4.Bölüm:Nam-ı Değer Kara

71 10 396
                                    

'Perişan bir haldeyim.
Fakat içimde kendimden bile sakladığım bir ümit var.'

Sabahattin Ali...

Bölüm:4

Kafamı sallayıp onaylamıştım ama o salladığım kafamı koparma dürtüsü çok fena üstümdeydi.

Gerçekten şuradan katil çıkacaktım.Serenin , dostum dediği ama hangi hayvanat bahçesinden kaçtığını düşündüğüm insansı varlık şuan bir şeyler söylüyordu ama onu dinleyemiyor gözlerimi neredeyse tüm düğmeleri her an patlayacak gibi duran gömlekten alamıyordum.

Belirli bir süre tutmuştum.Matematiğim pek iyi olmamıştır hiçbir zaman hatta edebiyat bölümünü seçmemin sebeplerinden biri de buydu aslında.
Ama hesaplarıma göre yaklaşık 5 dakika içinde gömleği patlayacaktı.

Eğer hepsi patlarsa annemi görecektim.Eğer sadece 3'ü patlarsa annemin yanına gidecektim.Hiçbiri patlamazsa bu da o gömleğin ne kadar sağlam olduğunu gösterecekti.

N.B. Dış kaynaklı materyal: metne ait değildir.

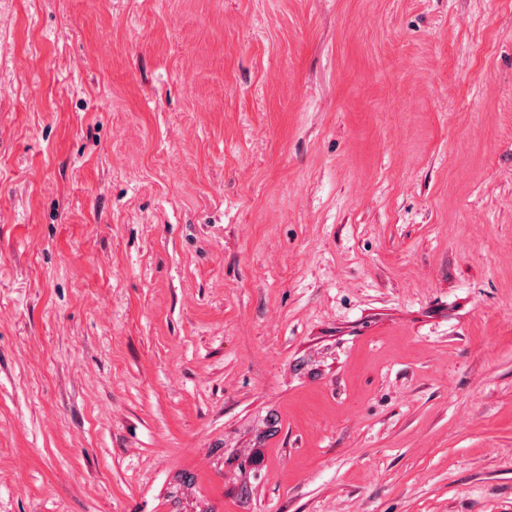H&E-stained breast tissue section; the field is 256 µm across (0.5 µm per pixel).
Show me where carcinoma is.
I'll return each mask as SVG.
<instances>
[{"instance_id":"cac0c4a2","label":"carcinoma","mask_w":512,"mask_h":512,"mask_svg":"<svg viewBox=\"0 0 512 512\" xmlns=\"http://www.w3.org/2000/svg\"><path fill=\"white\" fill-rule=\"evenodd\" d=\"M281 426L278 410L268 407L254 419L245 442L224 437V483L239 512H254L256 484L264 467L265 450Z\"/></svg>"}]
</instances>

Ben burda totemimi beklerken Seren ,yanındaki diğer arkadaşı ile konuşuyordu.Açıkçası sırf biriyle buluşmak istiyor diye bu adama katlanmak asla istemiyordum çünkü iki kelimesinden biri enerji içecekleriyle kaslarıydı ve biri artık ona spor yapmamasını söylemeliydi.

Bulunduğumuz mekan gece kulübü havasında bir kafeydi ve Seren hanımın isteği üzerine oturmak yerine ayakta duruyorduk.

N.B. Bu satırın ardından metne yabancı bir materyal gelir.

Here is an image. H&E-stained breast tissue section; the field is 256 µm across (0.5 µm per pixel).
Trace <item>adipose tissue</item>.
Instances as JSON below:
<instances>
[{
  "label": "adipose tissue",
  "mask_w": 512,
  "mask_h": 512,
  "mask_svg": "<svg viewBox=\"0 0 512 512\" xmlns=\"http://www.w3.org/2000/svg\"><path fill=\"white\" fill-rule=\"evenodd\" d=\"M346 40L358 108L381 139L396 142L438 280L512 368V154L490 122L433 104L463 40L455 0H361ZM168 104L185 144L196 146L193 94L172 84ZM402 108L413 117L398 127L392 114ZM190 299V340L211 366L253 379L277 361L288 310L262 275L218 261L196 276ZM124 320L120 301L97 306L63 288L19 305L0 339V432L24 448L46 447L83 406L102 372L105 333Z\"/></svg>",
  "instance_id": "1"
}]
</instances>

Ama bu durumun işime gelen bir tarafı da vardı tabi aklı olan çoğu insan gidip bir yere oturmayı seçmişti kalan kişiler ayakta duruyordu.Yanımdaki koca adama gelince ise her şeyin fazlası zarardı ve bana yine bir şeyin ortası denk gelmemişti.Serenin korkutma dediği ceylan buysa eğer şuan karşımda bir ceylan görmüyordum.

3 dakika kalmıştı bakalım bu büyük ceylancık totemim tutacak mı?

Ben bunları sorgularken Serenin yanındaki adam konuşmaya başlamıştı ve benim odağım gömlekten oraya kaymıştı.

O da uzun boyluydu ama yanımdaki kas kütlesi gibi abartılı bir vücudu yoktu.Serene bakıp sırıtıyor ve sanırım ondan hoşlanıyordu.Onu çok uzun süzmem yanlış anlaşılacağı için sadece bir saniye vücuduna bakıp yüzüne bakmıştım.

-E Farah ne konuşuyorsunuz.Seren anlattı Edebiyat öğretmeniymişsin.Çok şaşırdım, babanı tanırım birçok işte beraberdik kendisiyle.Şirkette değilde istediğin meslekte çalışmak herkesin harcı değildir senin adına mutluyum.

O bunu söylerken nasıl dik dik bakıyorsam konuşmayı kısa kesmek istemişti sanırım çünkü ağzı sonlara doğru açılıp kapanıyor ve ne söyleyeceğini bilmiyor gibiydi.

İçimden seni hiç alakadar etmez desemde kişiliğim gereği bunu dışa vuramamıştım ve bir kahveye ihtiyacım vardı acilen ,ona neydi ki bu konudan?

Babamın ismi geçince ister istemez geriliyordum sanırım.

Ben hala ona dik dik bakarken ortamı gerdiğimi fark edip cevap vermiştim ama cevap verme isteği bile sıfırdı ne ara bu kadar bıkmıştım bende bilmiyordum.

-Öyle oldu ,diyip tebessüm etmeye çalışmıştım ama yüzümde çok eğrelti durduğuna emindim.

Adam bu konuda konuşmak istemediğimi anlayıp önüne dönmüştü ve Seren ortamın gerginliğini almak için adama bir şeyler anlatıyordu.

Yanımda ki büyük ceylanda hala duruyor ve gömleğindeki gerginlik gözle görülür bir şekilde artmıştı.Adımı seslenince gömleği ile tekrar bakışmayı kesip kafamı kaldırıp göz göze gelince dudağındaki o çapkın gülümseme artmıştı.